Let me talk about something other than COVID-19 for a minute and focus on payroll operation – particularly the way that payroll is operated in the first month of the 2020/21 tax year.

CWG2 Update 06 April 2020

Firstly, let me say that the CWG2 (Employer further guide to PAYE and National Insurance contributions) was updated on 06 April 2020.  This came with the statement:

Section 3.1.5 of the 2020 to 2021 version of CWG2 has been updated.

Section 3.1.5 is all to do with ‘working out National Insurance Contributions when you first pay an employee’.  This is really important and to do with making a ‘mistimed payment’.  For example, someone that starts in one pay period but is not paid until the next, say, an employee that starts on 10 March 2020 but is not paid until April 2020.  This is a common occurrence, i.e. paying backpay in the following month because, for one reason or another, it was too late to get them on the payroll in the month that they started.

This above example is important for April 2020 payroll processing.

The Legislation

I always go to the legislation in the first instance.  This is the Social Security (Contributions) Regulations 2001, Regulation 7 (3) in Great Britain.  Reading the whole of Regulation 7 means that where the April payment consists of March backpay, the two payments are treated separately for National Insurance Contributions and then the two are added together.

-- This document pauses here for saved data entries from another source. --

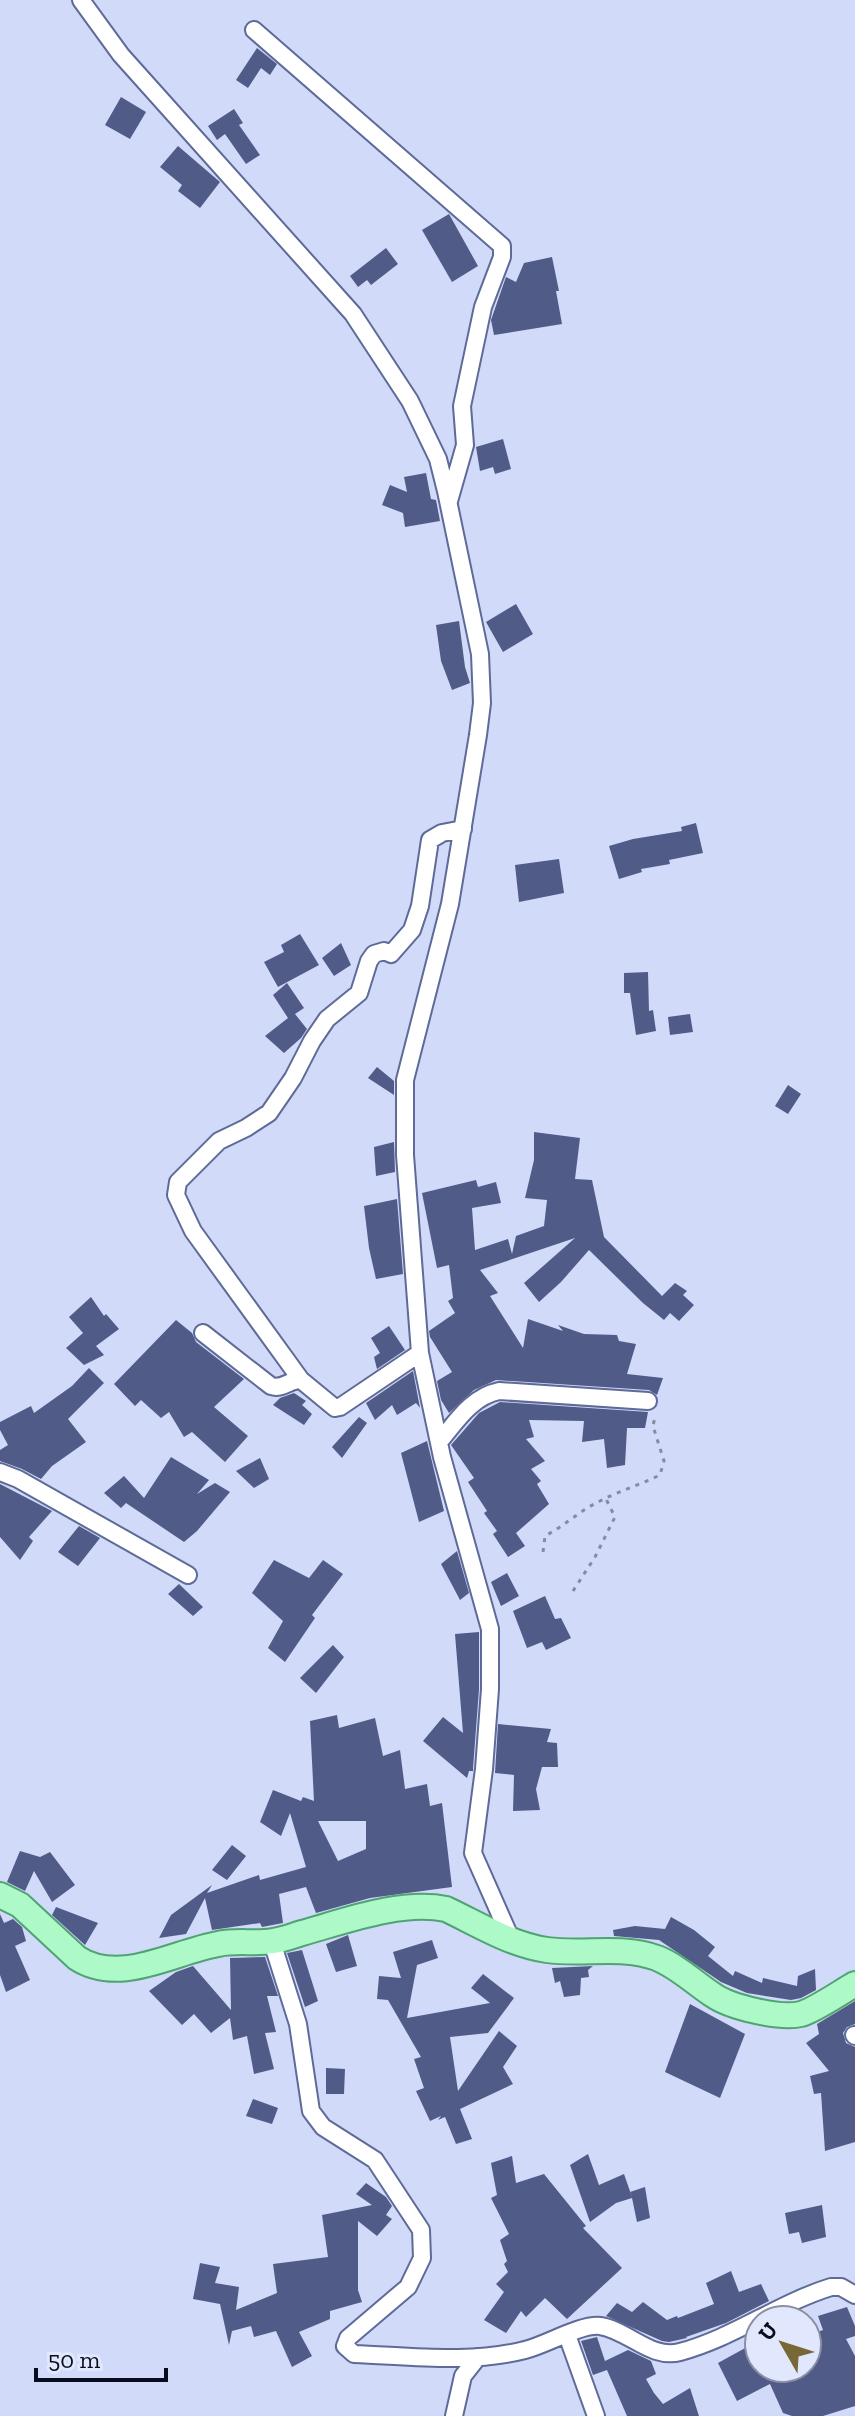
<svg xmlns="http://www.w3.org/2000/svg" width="855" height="2416" font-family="'Zilla Slab',serif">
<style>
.building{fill:#505b88;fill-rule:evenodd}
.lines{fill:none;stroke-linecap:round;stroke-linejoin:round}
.street-casing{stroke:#5e6a98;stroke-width:20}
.primary-casing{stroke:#50a373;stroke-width:28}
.path{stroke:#858ba5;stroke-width:3;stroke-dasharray:4 6;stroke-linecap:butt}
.street{stroke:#fff;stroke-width:16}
.primary{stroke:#adf9c7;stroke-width:24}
</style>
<rect width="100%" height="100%" fill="#d1daf9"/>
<path class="building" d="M257,48L277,64L270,75L261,68L248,88L236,80Z
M121,97L146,112L130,139L105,125Z
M234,109L243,123L239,125L260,155L246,164L225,134L217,140L208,126Z
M178,146L220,182L200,208L178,191L182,185L160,167Z
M449,214L478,266L452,282L422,230Z
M386,248L398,264L371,285L367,280L358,287L350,276Z
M552,257L559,291H556L562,324L494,335L491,320L506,277L516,282L524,263Z
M503,439L511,469L495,474L493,467L480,471L476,447Z
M426,473L431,499L436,500L440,521L405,527L403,513L382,505L390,485L407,492L404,477Z
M516,604L533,634L503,652L486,622Z
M459,621L465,667L470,683L452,690L441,661L436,625Z
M696,823L703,853L669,860L670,864L641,869L642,872L619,879L609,846L633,839L682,831L681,827Z
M559,859L564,893L519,902L515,865Z
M300,934L319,965L278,987L264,962L284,952L281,945Z
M341,943L351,965L334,976L322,958Z
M648,972L649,1011L653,1010L656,1031L636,1035L630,993H624V973Z
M287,983L304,1008L295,1014L307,1029L301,1038L284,1053L265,1036L288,1018L273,995Z
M690,1014L693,1032L670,1035L668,1017Z
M377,1067L394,1081V1095L368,1078Z
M788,1085L801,1094L788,1114L775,1106Z
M534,1132L580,1138L575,1179L592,1180L604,1237L662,1296L675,1283L687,1291L683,1295L694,1305L679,1321L670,1313L664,1320L643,1303L589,1250L561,1282L539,1302L524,1283L575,1238L480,1270L498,1293L490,1296L523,1348L528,1319L563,1331L558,1325L584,1334L617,1335L619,1341L636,1344L627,1374L663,1378L657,1395L649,1390L496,1380L474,1390L449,1413L441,1400L437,1381L452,1372L430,1337L429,1331L455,1313L448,1301L453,1298L449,1265L437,1268L422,1193L476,1180L478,1187L496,1182L501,1203L472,1208L475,1250L508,1239L512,1254L516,1236L544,1226L547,1200L525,1198L534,1160Z
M394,1142L395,1172L376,1176L374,1147Z
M397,1199L403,1274L376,1279L369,1248L364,1206Z
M91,1297L104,1316L106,1314L119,1329L96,1346L104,1355L84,1365L66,1348L83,1333L69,1317Z
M176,1320L192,1333L196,1342L244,1379L214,1407L248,1436L225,1462L192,1432L184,1437L169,1412L161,1418L141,1400L135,1406L114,1384Z
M389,1326L405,1350L377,1369L374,1357L380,1353L371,1338Z
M89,1368L104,1383L68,1419L86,1442L52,1466L41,1479L22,1469L0,1461V1450L8,1445L0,1430V1422L31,1406L34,1413L72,1386Z
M413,1371L420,1408L416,1403L397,1415L392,1405L375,1420L366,1403Z
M294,1393L306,1401L302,1405L312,1414L304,1425L273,1405L280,1398Z
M500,1402L648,1412L645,1428H627L625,1465L607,1468L604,1439L582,1442L584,1421L529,1420L534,1437L526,1439L545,1461L531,1469L541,1481L537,1484L549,1504L516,1533L525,1546L508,1557L493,1534L497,1531L484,1513L487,1511L468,1482L474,1478L451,1445L479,1413Z
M359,1417L367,1423L342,1458L332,1447Z
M427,1441L444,1511L419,1522L401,1453Z
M171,1457L209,1480L197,1494L215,1483L230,1492L197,1531L184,1542L126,1503L121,1508L104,1493L124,1476L144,1498Z
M260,1458L269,1479L254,1488L236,1471Z
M0,1484L52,1511L29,1537L33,1541L20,1560L0,1537Z
M79,1526L100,1538L78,1566L58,1552Z
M457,1551L469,1593L460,1600L441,1564Z
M274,1560L309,1578L323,1560L343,1574L312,1615L315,1618L285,1662L268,1648L283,1621L252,1593Z
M507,1573L519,1596L501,1606L491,1582Z
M179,1584L203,1607L193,1616L168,1594Z
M545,1596L555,1619L561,1618L571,1638L546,1650L542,1642L527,1648L513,1611Z
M479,1632V1689L473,1768V1771H469L467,1778L423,1741L443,1717L463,1733L455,1634Z
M333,1645L344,1657L316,1693L300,1678Z
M337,1715L339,1728L375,1718L383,1756L400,1750L405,1789L427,1784L430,1806L442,1803L452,1887L370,1898L316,1913L306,1887L279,1894L283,1923L262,1927L260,1923L212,1930L205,1898L186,1934L159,1938L171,1915L212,1885L207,1893L259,1875L260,1880L306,1867L290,1813L281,1836L260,1822L273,1790L301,1801L303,1797L314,1801L310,1721ZM318,1821H366V1849L338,1861Z
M498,1724L551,1729L547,1742L557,1743L558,1767H542L536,1789L540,1810L513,1811L514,1775L495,1773Z
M232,1845L246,1856L227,1880L212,1870Z
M20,1851L40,1857L50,1852L75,1885L52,1902L34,1871L25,1891L7,1882Z
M56,1907L98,1923L85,1945L52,1915Z
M0,1914L4,1923L13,1919L22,1927L26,1941L15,1946L30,1980L6,1992L0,1975Z
M671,1917L694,1930L715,1947L708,1956L733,1976L735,1971L762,1983L763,1978L797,1986L798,1976L815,1969L816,1990L801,1998L791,2000L747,1993L721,1982L659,1940L614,1936L613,1930L635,1926L665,1929Z
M348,1935L357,1966L336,1972L326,1944Z
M432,1940L438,1958L417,1965L407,2018L490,2003L471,1988L483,1974L514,1998L488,2033L450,2037L458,2091L499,2031L517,2046L503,2067L513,2084L460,2109L472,2139L456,2144L445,2117L438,2120L441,2116L430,2121L416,2091L424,2088L414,2059L421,2057L388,2000L377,1999L379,1976L401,1978L393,1952Z
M302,1950L318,2001L305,2007L287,1953Z
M265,1957L278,1996H267L276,2032L265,2033L274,2069L254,2074L247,2036L233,2040L230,2018L211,2033L194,2014L182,2025L149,1991L176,1972L193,1966L231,2010L230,1958Z
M593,1966L588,1970L589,1977L581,1978L580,1995L564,1997L560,1981L555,1983L552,1968Z
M855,2001V2024L847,2027L843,2033L846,2043L855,2047V2142L825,2151L821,2093L814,2094L810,2076L829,2071L806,2043L819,2034L817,2024Z
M690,2004L745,2034L720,2098L665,2072Z
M326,2068L345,2069L344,2094H326Z
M253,2099L278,2108L272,2124L246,2116Z
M588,2154L599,2185L624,2174L632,2197L630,2192L645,2187L650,2218L637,2222L632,2198L616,2203L590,2222L570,2165Z
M512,2156L516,2183L544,2174L586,2226L583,2228L622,2268L567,2319L545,2298L526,2317L521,2311L506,2333L484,2320L504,2292L496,2284L508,2272L504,2264L507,2261L500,2240L509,2234L491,2198L497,2195L491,2163Z
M366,2183L386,2197L392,2206L386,2215L392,2219L377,2236L358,2221V2290L362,2302L330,2311V2319L299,2332L312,2356L292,2367L276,2331L254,2337L251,2326L232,2331L229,2345L220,2304L193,2299L200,2263L220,2267L215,2283L239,2287L236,2310L277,2293L273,2264L328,2257L322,2215L372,2205L356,2194Z
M822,2205L826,2237L802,2243L799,2232L789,2234L785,2213Z
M731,2271L739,2292L761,2284L769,2301L726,2323L686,2337L687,2338L669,2342L662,2341L606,2316L617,2303L632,2312L643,2302L667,2320L677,2316L678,2318L714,2304L706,2283Z
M847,2307L855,2326V2336L846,2339L855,2356V2406L823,2416H792L783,2413L770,2384L737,2401L718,2363L747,2347L752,2355L759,2352V2368H807V2336L823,2330L818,2316Z
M597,2337L605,2361L628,2350L651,2361L656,2374L646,2379L654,2393L663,2404L690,2388L699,2416H627L607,2370L593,2375L581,2341Z"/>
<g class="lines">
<defs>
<path id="street" d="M81,0L121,55L353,314L410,401L438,459L446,491L480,654L482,703L478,735L450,904L405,1080V1155L420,1353L442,1457L490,1629V1689L484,1769L473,1853L511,1939
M254,30L502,246V257L483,307L462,406L465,445L449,501
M203,1333L271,1386C283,1390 290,1379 301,1380L335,1408L340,1407L420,1353
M301,1380L193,1231L176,1195L178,1182L219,1141L246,1128L269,1113L293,1078L312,1041L327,1019L359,993L369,961L374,954L384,951L391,954L412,930L420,906L430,840L442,833L463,829
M439,1442C456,1422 471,1397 499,1391L648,1401
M0,1472L18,1479L188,1575
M272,1942L298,2024L311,2111L323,2127L375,2160L421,2230L422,2258L408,2287L348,2338L345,2346L354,2354C410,2356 470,2364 525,2350C546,2345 580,2324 600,2326C628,2330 651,2360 680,2352C733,2338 779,2303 831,2287H841L855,2295
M854,2035L855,2036
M567,2335L596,2416
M454,2416L463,2376L478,2357"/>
<path id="primary" d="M0,1895L20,1905L77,1958C120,1986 173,1952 218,1944C236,1940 255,1944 273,1941C282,1940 292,1936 302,1933C345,1921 401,1900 446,1909C478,1924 511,1945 547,1950C584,1955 622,1945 657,1958C677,1966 695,1983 713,1995C730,2007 780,2019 801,2014C815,2010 841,1992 855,1984"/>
</defs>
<use href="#street" class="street-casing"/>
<use href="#primary" class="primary-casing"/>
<path class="path" d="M543,1552L545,1536C564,1526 581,1510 600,1501C619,1491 640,1485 660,1475L664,1461L653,1426L655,1417
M573,1591L595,1557L615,1517L606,1499"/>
<use href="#street" class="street"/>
<use href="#primary" class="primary"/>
</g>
<g transform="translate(783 2344) rotate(309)"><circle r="38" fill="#e1e7fd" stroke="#8b8fa4" stroke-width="2"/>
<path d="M0-6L14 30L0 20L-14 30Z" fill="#786836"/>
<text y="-12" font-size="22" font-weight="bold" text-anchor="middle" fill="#090c1e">U</text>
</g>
<path d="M36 2368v12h130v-12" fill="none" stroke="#090c1e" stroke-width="4"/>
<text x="48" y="2368" font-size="24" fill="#090c1e" stroke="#e1e7fd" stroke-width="6" paint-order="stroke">50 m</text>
</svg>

The Contributions are calculated on the rates and thresholds that apply when the payment is made.

For example:

The employee is paid monthly on the last working day (30 April 2020).  The payment to be made is £1,950 made up as follows:

  • £450 backpay for the period 10 March to 31 March 2020
  • £1,500 salary for the period 1 April to 30 April 2020

National Insurance should be calculated on the £450 independently from the £1,500 and the values added together in the payroll.  This should all be done at the rates and thresholds that apply in the tax year when the payment is made, i.e. 2020/21.

CWG2 Confirmation of the Legislation

The legislation corresponds with HMRC’s guidance at the start of 3.1.5 which says:

When you first pay an employee, you must work out National Insurance contributions based on what will be the normal earnings period for the employment using the contribution rates and limits current at the actual time of payment.

CWG2 2020 Example 3

As we process April payrolls, there will be lots of people that are being processed for the first time in April 2020, even though they started in March 2020.  These are two different tax years.  Example 3 at 3.1.5 indicates that this is the action to take:

A new employee starts work on 10 March and is due to be paid monthly on the last day of each month.

 The earnings period is monthly and the first payday is 30 April. The employee receives £1,950 gross pay which is made up of:

  •  £450 for the period 10 March to 31 March
  • £1,500 for the period 1 April to 30 April

 Work out National Insurance contributions separately on the payment for:

  •  March of £450 using 2019 to 2020 contribution rates and limits and record National Insurance contributions on the employee’s payroll record in tax month 1 of 2020 to 2021
  • April of £1,500 and record National Insurance contributions on the employee’s payroll record in tax month 1

This is incorrect!

The two payments should have National Insurance Contributions calculated separately, however, at the rates and limits that applied at the time of payment.  If we are paying on 30 April 2020, these will be the rates and limits that applies for tax year 2020/21.  We are not interested in the rates and limits for 2019/20.

It happened in 2019/20!

This is one to watch out for as the same error occurred last year too: At the start of the 2019/20 tax year the CWG2 told employers to use the March value at 2018/19 rates and limits and April at 2019/20 rates and limits. This was later updated, although the update wasn’t highlighted.

Action for Employers: err on the side of caution

As with my recent advice in relation to some of the COVID 19 guidance, it is important to be able to justify calculations and figures, when published guidance may change at a later date. Employers can protect themselves against any future compliance activity by taking a copy of the CWG2 as it stands at the moment.  Then, if you or your payroll system have calculated National Insurance on the March backpay at the 2019/20 rate and limits, you can always point to the guidance that was in place at the time.